Set down the entries exactly as they appear, apart from the images, which stay out.

*** Opening of Records supplied ***

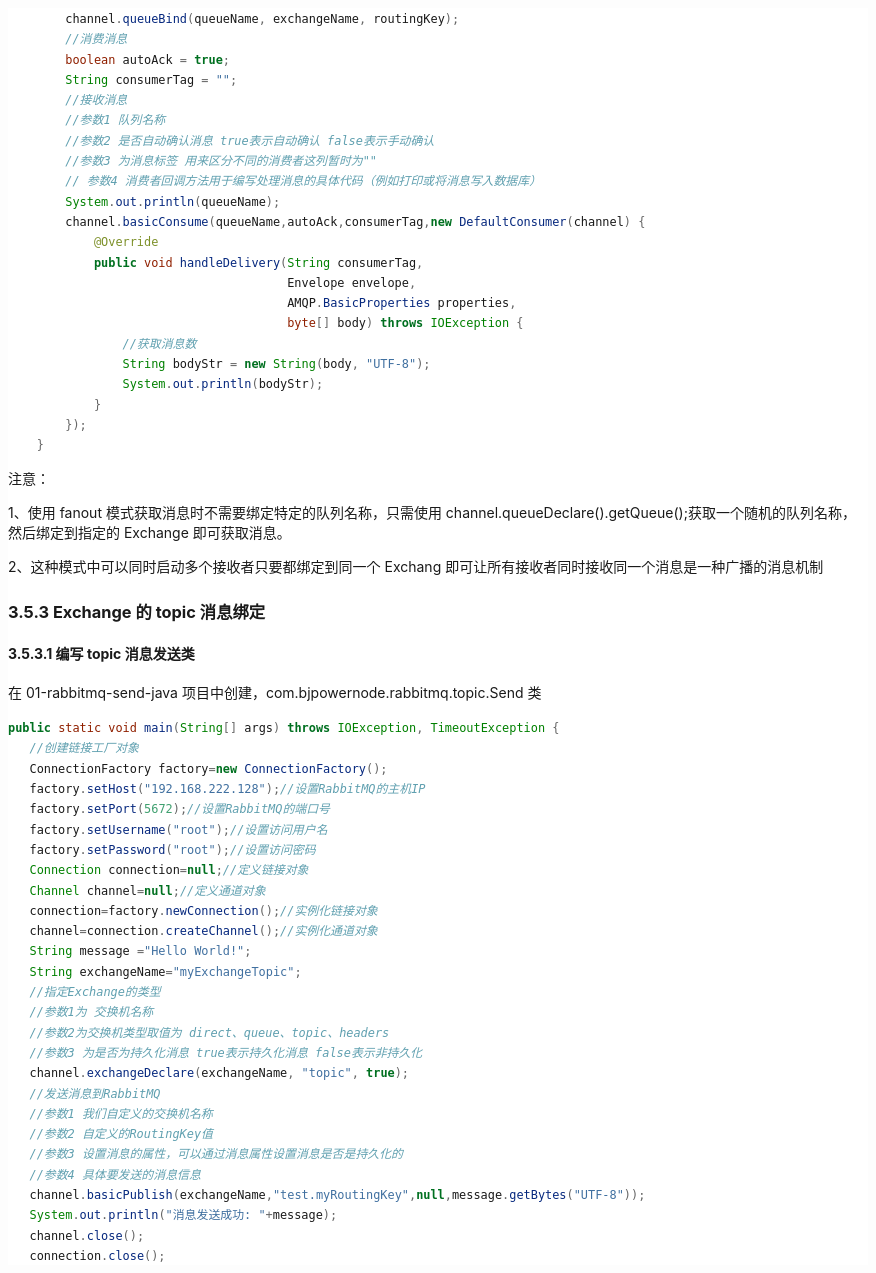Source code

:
 ```java
        channel.queueBind(queueName, exchangeName, routingKey);
        //消费消息
        boolean autoAck = true;
        String consumerTag = "";
        //接收消息
        //参数1 队列名称
        //参数2 是否自动确认消息 true表示自动确认 false表示手动确认
        //参数3 为消息标签 用来区分不同的消费者这列暂时为""
        // 参数4 消费者回调方法用于编写处理消息的具体代码（例如打印或将消息写入数据库）
        System.out.println(queueName);
        channel.basicConsume(queueName,autoAck,consumerTag,new DefaultConsumer(channel) {
            @Override
            public void handleDelivery(String consumerTag,
                                       Envelope envelope,
                                       AMQP.BasicProperties properties,
                                       byte[] body) throws IOException {
                //获取消息数
                String bodyStr = new String(body, "UTF-8");
                System.out.println(bodyStr);
            }
        });
    }
```

注意：

1、使用 fanout 模式获取消息时不需要绑定特定的队列名称，只需使用 channel.queueDeclare().getQueue();获取一个随机的队列名称，然后绑定到指定的 Exchange 即可获取消息。

2、这种模式中可以同时启动多个接收者只要都绑定到同一个 Exchang 即可让所有接收者同时接收同一个消息是一种广播的消息机制

### 3.5.3 Exchange 的 topic 消息绑定

#### 3.5.3.1 编写 topic 消息发送类

在 01-rabbitmq-send-java 项目中创建，com.bjpowernode.rabbitmq.topic.Send 类

```java
public static void main(String[] args) throws IOException, TimeoutException {
   //创建链接工厂对象
   ConnectionFactory factory=new ConnectionFactory();
   factory.setHost("192.168.222.128");//设置RabbitMQ的主机IP
   factory.setPort(5672);//设置RabbitMQ的端口号
   factory.setUsername("root");//设置访问用户名
   factory.setPassword("root");//设置访问密码
   Connection connection=null;//定义链接对象
   Channel channel=null;//定义通道对象
   connection=factory.newConnection();//实例化链接对象
   channel=connection.createChannel();//实例化通道对象
   String message ="Hello World!";
   String exchangeName="myExchangeTopic";
   //指定Exchange的类型
   //参数1为 交换机名称
   //参数2为交换机类型取值为 direct、queue、topic、headers
   //参数3 为是否为持久化消息 true表示持久化消息 false表示非持久化
   channel.exchangeDeclare(exchangeName, "topic", true);
   //发送消息到RabbitMQ
   //参数1 我们自定义的交换机名称
   //参数2 自定义的RoutingKey值
   //参数3 设置消息的属性，可以通过消息属性设置消息是否是持久化的
   //参数4 具体要发送的消息信息
   channel.basicPublish(exchangeName,"test.myRoutingKey",null,message.getBytes("UTF-8"));
   System.out.println("消息发送成功: "+message);
   channel.close();
   connection.close();
```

*** Close of Records supplied ***

Exercise response —
Source code

:
 ```java
        channel.queueBind(queueName, exchangeName, routingKey);
        //消费消息
        boolean autoAck = true;
        String consumerTag = "";
        //接收消息
        //参数1 队列名称
        //参数2 是否自动确认消息 true表示自动确认 false表示手动确认
        //参数3 为消息标签 用来区分不同的消费者这列暂时为""
        // 参数4 消费者回调方法用于编写处理消息的具体代码（例如打印或将消息写入数据库）
        System.out.println(queueName);
        channel.basicConsume(queueName,autoAck,consumerTag,new DefaultConsumer(channel) {
            @Override
            public void handleDelivery(String consumerTag,
                                       Envelope envelope,
                                       AMQP.BasicProperties properties,
                                       byte[] body) throws IOException {
                //获取消息数
                String bodyStr = new String(body, "UTF-8");
                System.out.println(bodyStr);
            }
        });
    }
```

注意：

1、使用 fanout 模式获取消息时不需要绑定特定的队列名称，只需使用 channel.queueDeclare().getQueue();获取一个随机的队列名称，然后绑定到指定的 Exchange 即可获取消息。

2、这种模式中可以同时启动多个接收者只要都绑定到同一个 Exchang 即可让所有接收者同时接收同一个消息是一种广播的消息机制

### 3.5.3 Exchange 的 topic 消息绑定

#### 3.5.3.1 编写 topic 消息发送类

在 01-rabbitmq-send-java 项目中创建，com.bjpowernode.rabbitmq.topic.Send 类

```java
public static void main(String[] args) throws IOException, TimeoutException {
   //创建链接工厂对象
   ConnectionFactory factory=new ConnectionFactory();
   factory.setHost("192.168.222.128");//设置RabbitMQ的主机IP
   factory.setPort(5672);//设置RabbitMQ的端口号
   factory.setUsername("root");//设置访问用户名
   factory.setPassword("root");//设置访问密码
   Connection connection=null;//定义链接对象
   Channel channel=null;//定义通道对象
   connection=factory.newConnection();//实例化链接对象
   channel=connection.createChannel();//实例化通道对象
   String message ="Hello World!";
   String exchangeName="myExchangeTopic";
   //指定Exchange的类型
   //参数1为 交换机名称
   //参数2为交换机类型取值为 direct、queue、topic、headers
   //参数3 为是否为持久化消息 true表示持久化消息 false表示非持久化
   channel.exchangeDeclare(exchangeName, "topic", true);
   //发送消息到RabbitMQ
   //参数1 我们自定义的交换机名称
   //参数2 自定义的RoutingKey值
   //参数3 设置消息的属性，可以通过消息属性设置消息是否是持久化的
   //参数4 具体要发送的消息信息
   channel.basicPublish(exchangeName,"test.myRoutingKey",null,message.getBytes("UTF-8"));
   System.out.println("消息发送成功: "+message);
   channel.close();
   connection.close();
```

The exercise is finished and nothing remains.